Schlussfolgerungen und Aufgaben

  1. In Europa und international ist es klar, das eine neue und günstigere Phase zunehmender Schwierigkeiten für den Kapitalismus und wachsender Stimmung für Widerstand durch die ArbeiterInnenklasse nun begonnen hat. Die nächste Periode wird unvermeidlich auch viele widersprüchliche Merkmale haben, die zur Folge haben, dass die ArbeiterInnenklasse durch Kämpfe, Organisation und politisches Bewusstsein Fortschritte macht, während es gleichzeitig andere Komplikation und Rückschläge gibt. Allerdings bieten sich neue und größere Möglichkeiten die unseren Sektionen Gelegenheiten geben werden wichtige Fortschritte zu machen, unseren Einfluss zu stärken und die Mitgliedschaft vieler unserer Sektionen zu stärken.

  2. Es wird nötig sein, dass unsere Sektionen unsere Interventionen schärfen und kühne Initiativen ergreifen. Wir werden in der Lage sein, in den sich entwickelnden Klassenkämpfen eine wichtige Rolle zu spielen, wenn wir auf korrekter Weise intervenieren. Dies ist deutlich geworden an dem Beispiel der großartigen Intervention von Joe Higgins und den GenossInnen in Irland beim Arbeitskampf der Beschäftigten von Irish Ferries. Es ist besonders wichtig dass wir bei solchen Interventionen nicht nur unser allgemeines Programm und unsere Methoden erklären. Wir werden in der Lage sein, einen großen Einfluss in Kämpfen der ArbeiterInnenklasse zu haben wenn wir richtige und spezifische Vorschläge machen, wie die stattfindenden Kämpfe organisiert und geführt werden können. Wenn wir in betrieblichen und sonstigen Bewegungen intervenieren, müssen wir gewährleisten dass unsere Taktik und unsere Forderungen auf allen Ebenen der Sektionen vollständig diskutiert und bilanziert werden.

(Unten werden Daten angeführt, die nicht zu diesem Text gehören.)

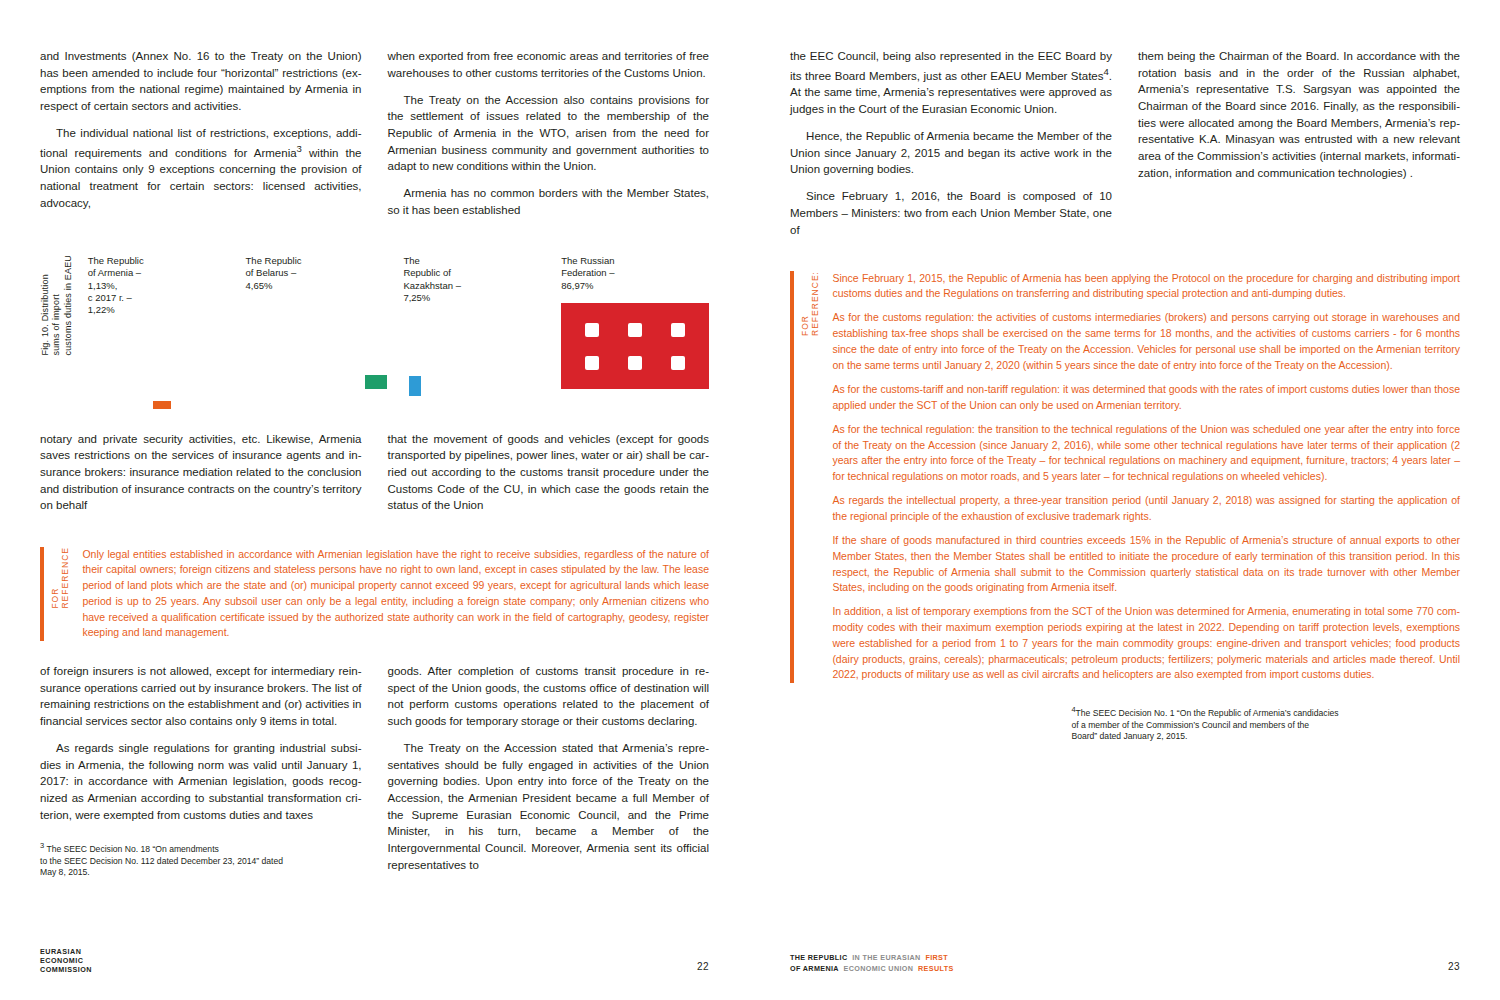and Investments (Annex No. 16 to the Treaty on the Union) has been amended to include four “horizontal” restrictions (exemptions from the national regime) maintained by Armenia in respect of certain sectors and activities.
The individual national list of restrictions, exceptions, additional requirements and conditions for Armenia3 within the Union contains only 9 exceptions concerning the provision of national treatment for certain sectors: licensed activities, advocacy,
when exported from free economic areas and territories of free warehouses to other customs territories of the Customs Union.
The Treaty on the Accession also contains provisions for the settlement of issues related to the membership of the Republic of Armenia in the WTO, arisen from the need for Armenian business community and government authorities to adapt to new conditions within the Union.
Armenia has no common borders with the Member States, so it has been established
Fig. 10. Distribution
sums of import
customs duties in EAEU
The Republic
of Armenia –
1,13%,
с 2017 г. –
1,22%
The Republic
of Belarus –
4,65%
The
Republic of
Kazakhstan –
7,25%
The Russian
Federation –
86,97%
notary and private security activities, etc. Likewise, Armenia saves restrictions on the services of insurance agents and insurance brokers: insurance mediation related to the conclusion and distribution of insurance contracts on the country’s territory on behalf
that the movement of goods and vehicles (except for goods transported by pipelines, power lines, water or air) shall be carried out according to the customs transit procedure under the Customs Code of the CU, in which case the goods retain the status of the Union
For
reference
Only legal entities established in accordance with Armenian legislation have the right to receive subsidies, regardless of the nature of their capital owners; foreign citizens and stateless persons have no right to own land, except in cases stipulated by the law. The lease period of land plots which are the state and (or) municipal property cannot exceed 99 years, except for agricultural lands which lease period is up to 25 years. Any subsoil user can only be a legal entity, including a foreign state company; only Armenian citizens who have received a qualification certificate issued by the authorized state authority can work in the field of cartography, geodesy, register keeping and land management.
of foreign insurers is not allowed, except for intermediary reinsurance operations carried out by insurance brokers. The list of remaining restrictions on the establishment and (or) activities in financial services sector also contains only 9 items in total.
As regards single regulations for granting industrial subsidies in Armenia, the following norm was valid until January 1, 2017: in accordance with Armenian legislation, goods recognized as Armenian according to substantial transformation criterion, were exempted from customs duties and taxes
3 The SEEC Decision No. 18 “On amendments
to the SEEC Decision No. 112 dated December 23, 2014” dated
May 8, 2015.
goods. After completion of customs transit procedure in respect of the Union goods, the customs office of destination will not perform customs operations related to the placement of such goods for temporary storage or their customs declaring.
The Treaty on the Accession stated that Armenia’s representatives should be fully engaged in activities of the Union governing bodies. Upon entry into force of the Treaty on the Accession, the Armenian President became a full Member of the Supreme Eurasian Economic Council, and the Prime Minister, in his turn, became a Member of the Intergovernmental Council. Moreover, Armenia sent its official representatives to
Eurasian
Economic
Commission
22
the EEC Council, being also represented in the EEC Board by its three Board Members, just as other EAEU Member States4. At the same time, Armenia’s representatives were approved as judges in the Court of the Eurasian Economic Union.
Hence, the Republic of Armenia became the Member of the Union since January 2, 2015 and began its active work in the Union governing bodies.
Since February 1, 2016, the Board is composed of 10 Members – Ministers: two from each Union Member State, one of
them being the Chairman of the Board. In accordance with the rotation basis and in the order of the Russian alphabet, Armenia’s representative T.S. Sargsyan was appointed the Chairman of the Board since 2016. Finally, as the responsibilities were allocated among the Board Members, Armenia’s representative K.A. Minasyan was entrusted with a new relevant area of the Commission’s activities (internal markets, informatization, information and communication technologies) .
For
reference:
Since February 1, 2015, the Republic of Armenia has been applying the Protocol on the procedure for charging and distributing import customs duties and the Regulations on transferring and distributing special protection and anti-dumping duties.
As for the customs regulation: the activities of customs intermediaries (brokers) and persons carrying out storage in warehouses and establishing tax-free shops shall be exercised on the same terms for 18 months, and the activities of customs carriers - for 6 months since the date of entry into force of the Treaty on the Accession. Vehicles for personal use shall be imported on the Armenian territory on the same terms until January 2, 2020 (within 5 years since the date of entry into force of the Treaty on the Accession).
As for the customs-tariff and non-tariff regulation: it was determined that goods with the rates of import customs duties lower than those applied under the SCT of the Union can only be used on Armenian territory.
As for the technical regulation: the transition to the technical regulations of the Union was scheduled one year after the entry into force of the Treaty on the Accession (since January 2, 2016), while some other technical regulations have later terms of their application (2 years after the entry into force of the Treaty – for technical regulations on machinery and equipment, furniture, tractors; 4 years later – for technical regulations on motor roads, and 5 years later – for technical regulations on wheeled vehicles).
As regards the intellectual property, a three-year transition period (until January 2, 2018) was assigned for starting the application of the regional principle of the exhaustion of exclusive trademark rights.
If the share of goods manufactured in third countries exceeds 15% in the Republic of Armenia’s structure of annual exports to other Member States, then the Member States shall be entitled to initiate the procedure of early termination of this transition period. In this respect, the Republic of Armenia shall submit to the Commission quarterly statistical data on its trade turnover with other Member States, including on the goods originating from Armenia itself.
In addition, a list of temporary exemptions from the SCT of the Union was determined for Armenia, enumerating in total some 770 commodity codes with their maximum exemption periods expiring at the latest in 2022. Depending on tariff protection levels, exemptions were established for a period from 1 to 7 years for the main commodity groups: engine-driven and transport vehicles; food products (dairy products, grains, cereals); pharmaceuticals; petroleum products; fertilizers; polymeric materials and articles made thereof. Until 2022, products of military use as well as civil aircrafts and helicopters are also exempted from import customs duties.
4The SEEC Decision No. 1 “On the Republic of Armenia’s candidacies
of a member of the Commission’s Council and members of the
Board” dated January 2, 2015.
THE REPUBLIC IN THE EURASIAN FIRST
OF ARMENIA ECONOMIC UNION RESULTS
23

  3. Die nächste Periode wird uns viel bessere Möglichkeiten bieten, unsere Sektionen aufzubauen, als es irgendwann in Laufe des letzten Jahrzehnts der Fall war. Wir müssen uns auf schnelle Veränderungen und Sprünge im politischen Bewusstsein gefasst machen und bereits sein, die notwendigen Schritte zu unternehmen um zu intervenieren, wenn solche Veränderungen stattfinden.

  4. Das CWI hat keine allgemeingültige Taktik die in jedem Land angewendet wird ohne die spezifischen vorherrschenden Bedingungen zu berücksichtigen. Allerdings drängt sich in vielen Ländern die Frage des Bedürfnisses nach neuen ArbeiterInnenparteien als zentrale Frage auf. Es ist von entscheidender Wichtigkeit dass unsere Sektionen die Taktiken, die wir anwenden müssen, um mit dieser wichtigen Frage umzugehen, immer wieder überprüfen und bilanzieren.

  5. Die Wenden hin zur WASG in Deutschland und zur P-SOL in Brasilien haben bereits wichtige Gewinne für die jeweiligen Sektionen gebracht. Die Initiativen die wir in Britannien und Belgien gestartet haben um große Kampagnen zum Aufbau neuer ArbeiterInnenparteien anzustoßen, zeigen die Art von Initiativen, die wir ergreifen müssen, wenn es nötig ist.

  6. Vor allem ist es wichtig, dass alle Sektionen besondere Aufmerksamkeit der Gewinnung und Ausbildung einer neuen Generation von GenossInnen widmen. Die Intensivierung der Jugendarbeit muss eine der Hauptprioritäten unserer Sektionen sein. Wir müssen besondere Maßnahmen ergreifen um die neue Generation von Mitgliedern politisch zu integrieren und zu entwickeln. Dies muss die wichtigste Priorität in der Arbeit aller Sektionen und Mitglieder in der nächsten Periode sein.

  7. Die nächste Periode wird und wesentlich bessere Gelegenheiten geben um unsere Sektionen zu stärken und um die Bekanntheit des CWI zu steigern.